# [AIM OF THE EXERCISE]
Pick up the Board decision on DOT Construction's appeal, shown below, and continue it from the point where it stops.

# [TEXT BLOCK]
CBCA 3966
Board: CBCA
Appellant: DOT Construction, Inc.
Date: 2015-06-23
CROSS-MOTIONS FOR PARTIAL SUMMARY RELIEF DENIED: June 23, 2015
CBCA 3966
DOT CONSTRUCTION, INC.,
Appellant,
v.
DEPARTMENT OF AGRICULTURE,
Respondent.
Jackson Wyatt Moore, Jr., Tobias R. Coleman, and Peter J. Marino of Smith,
Anderson, Blount, Dorsett, Mitchell & Jernigan, LLP, Raleigh, NC, counsel for Appellant.
Mark R. Simpson, Office of the General Counsel, Department of Agriculture, Atlanta,
GA, counsel for Respondent.
Before Board Judges VERGILIO, DRUMMOND, and SHERIDAN.
DRUMMOND, Board Judge.
This appeal arises out of a contract between DOT Construction, Inc. (DOT) and the
Department of Agriculture’s Forest Service (Forest Service) for, inter alia, outfall
maintenance at a site in South Carolina. DOT seeks an equitable adjustment totaling
$111,062 based on a differing site condition claim. Specifically, DOT argues that its
inability to drive certain steel pilings to the required design depth using the vibratory hammer
specified in the contract constituted a differing site condition. This claim is referred to as
DOT’s early refusal differing site condition claim.

# [INFORMATION PROVIDED]

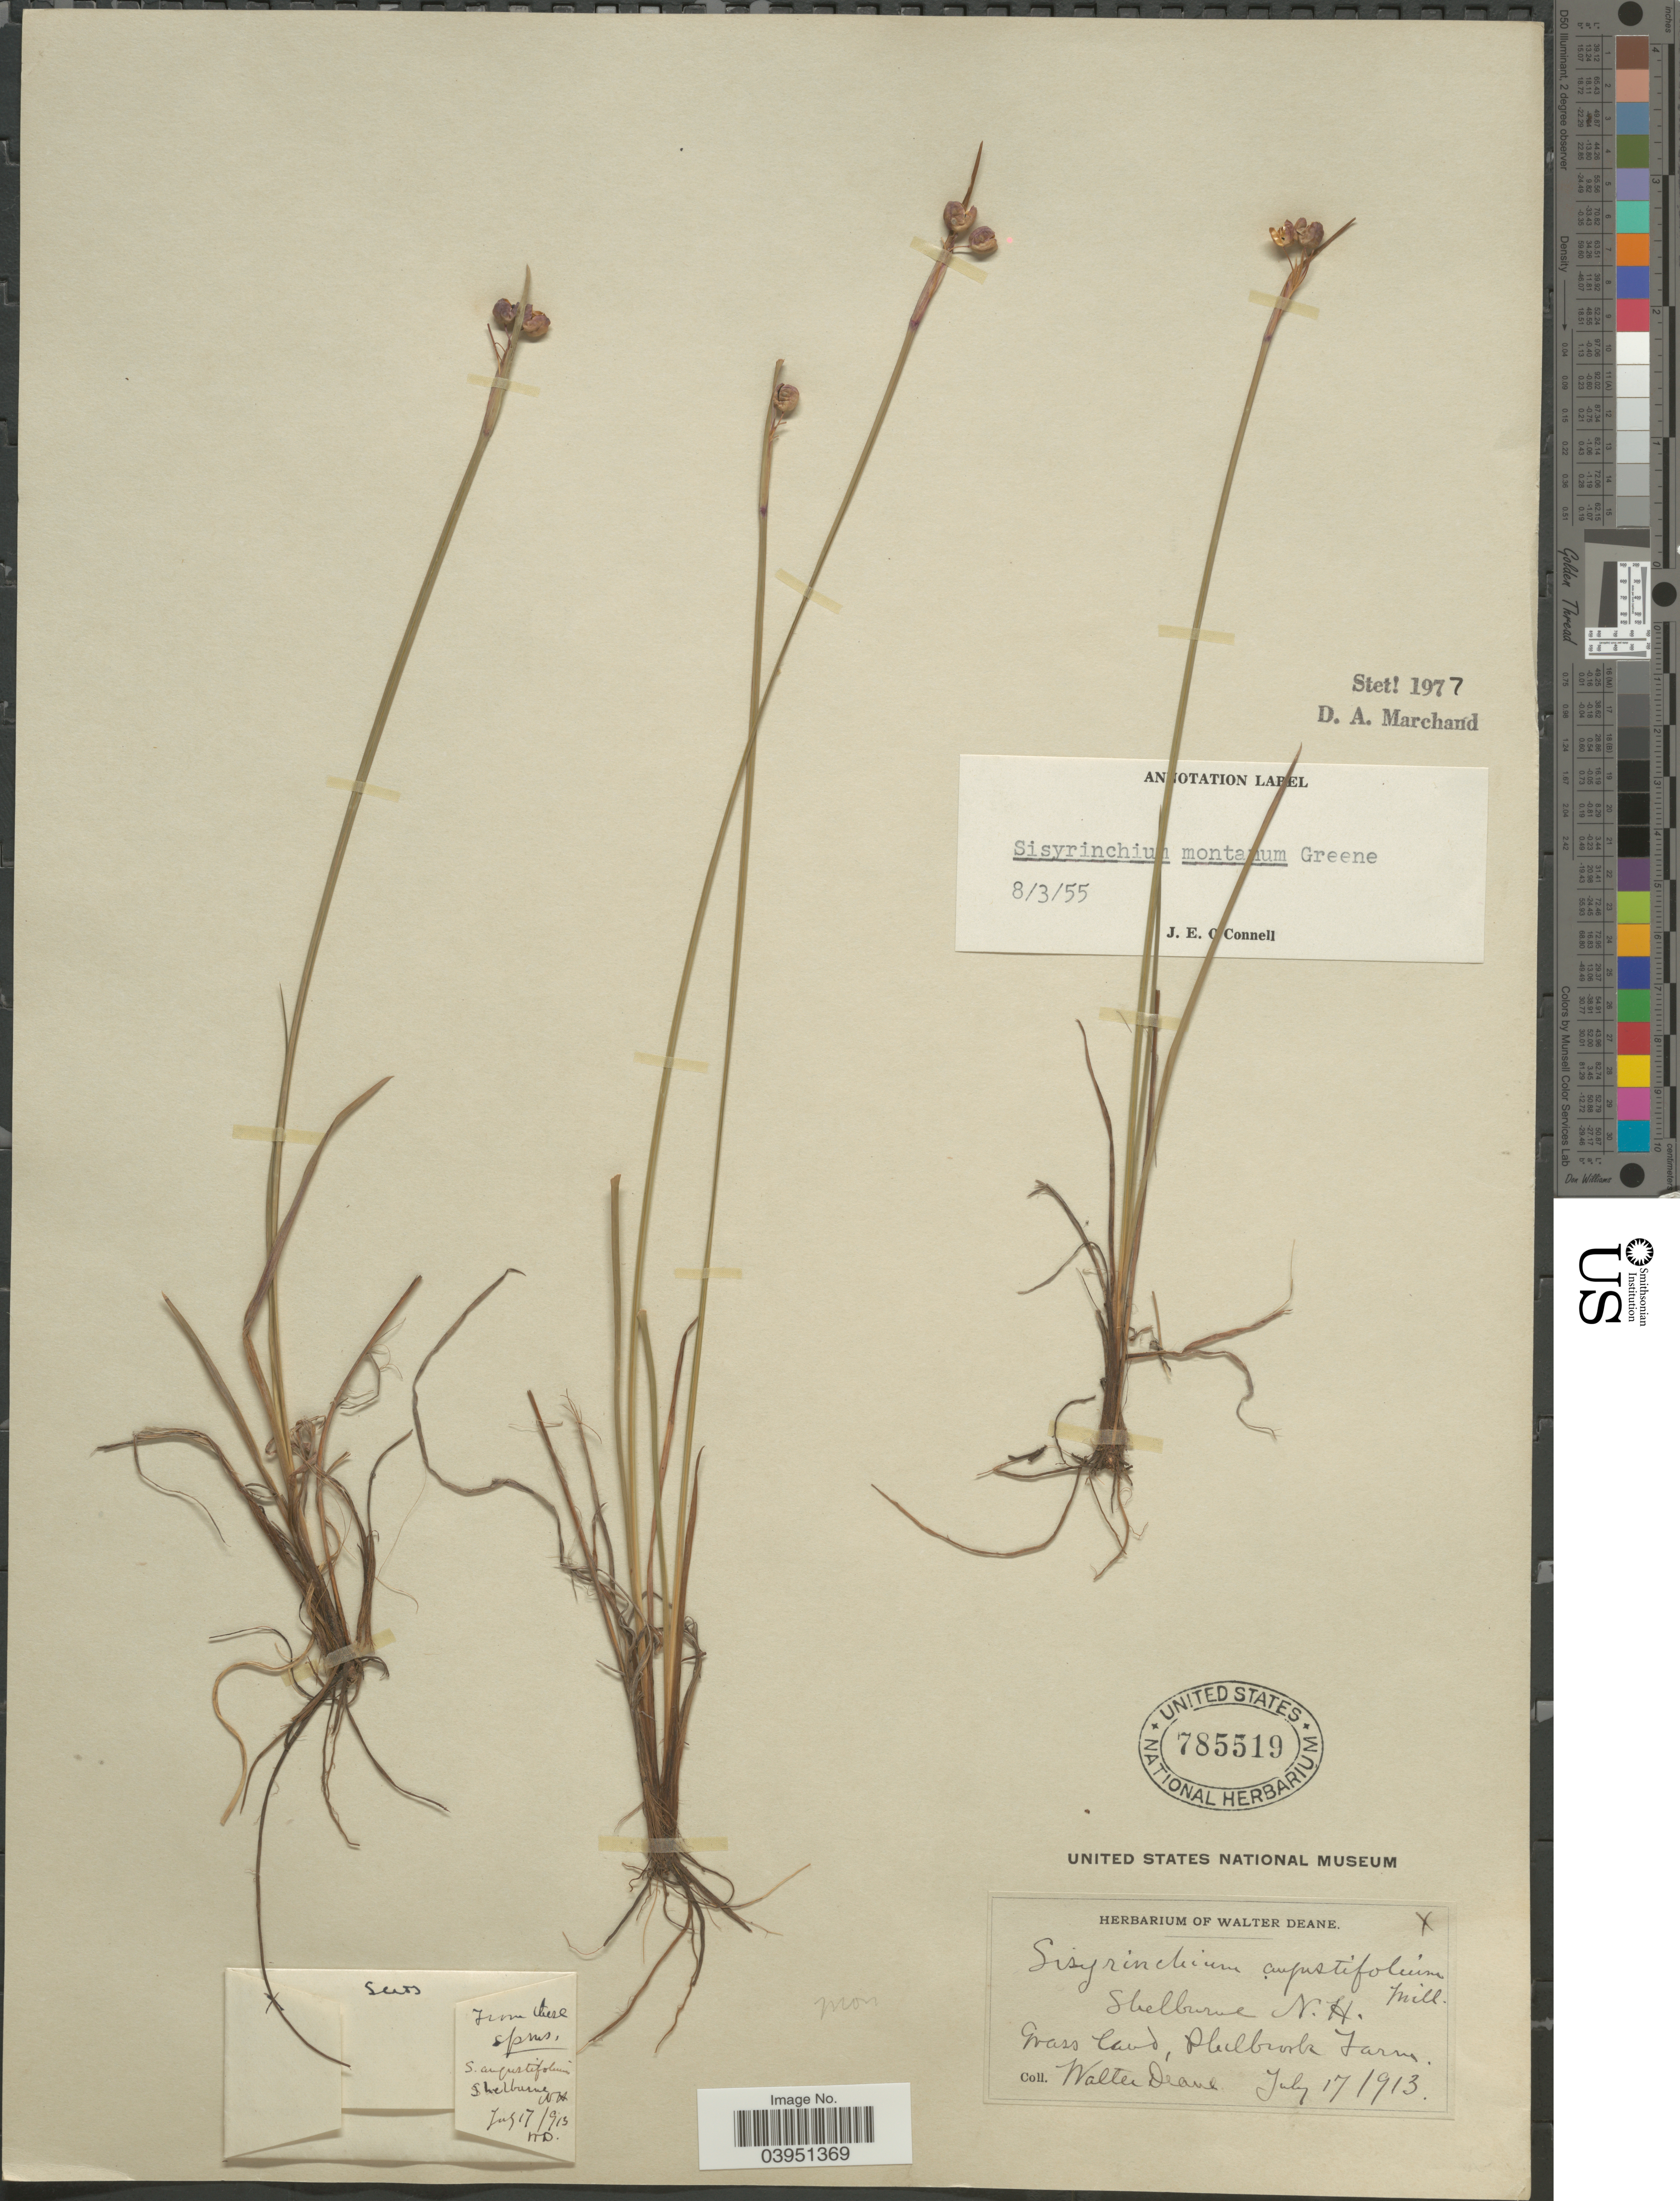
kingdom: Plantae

# [OUTPUT FOR THIS EXERCISE]
CBCA 3966 2
The parties have filed cross-motions for partial summary relief relating to the early
refusal differing site condition claim. In support of its motion, DOT argues that a differing
site condition should be assumed because DOT was unable to drive the piles to design depth
with the hammer initially used. Conversely, the Forest Service argues that it is entitled to
partial summary relief because DOT failed to provide proper notice of the alleged differing
site condition and because DOT failed to establish that a differing site condition prevented
it from driving the piles to the required depth.
In addition, DOT has requested that the Board strike the statement of uncontested
facts included with the Forest Service’s motion for summary relief in CBCA 3966. DOT
alleges that the facts advanced by the Forest Service are “new theories that are inconsistent
with the prior testimony of respondent’s . . . witnesses.” The Forest Service opposes DOT’s
request to strike.
It is well settled that in order to obtain summary relief, a party must show that there
are no material factual disputes of the record and it is entitled to judgment as a matter of law.
Mingus Constructors, Inc. v. United States, 812 F.2d 1387, 1390-91 (Fed. Cir. 1987); Au’
Authum Ki, Inc. v. Department of Energy, CBCA 2505, 14-1 BCA ¶ 35,727, at 174,890.
Our review of the record reveals a number of disputed material facts, including, but
not limited to the following:
1. Whether the site conditions differed materially from those indicated by the
contract documents;
2. Whether the Forest Service approved the hammer used by DOT and if such
is relevant;
3. The cause of the difficulties in not reaching the depth required by the
contract; and
4. The scope of the notice to the Forest Service that pile drilling was not
reaching the required depth.
These disputed facts preclude resolution at this stage.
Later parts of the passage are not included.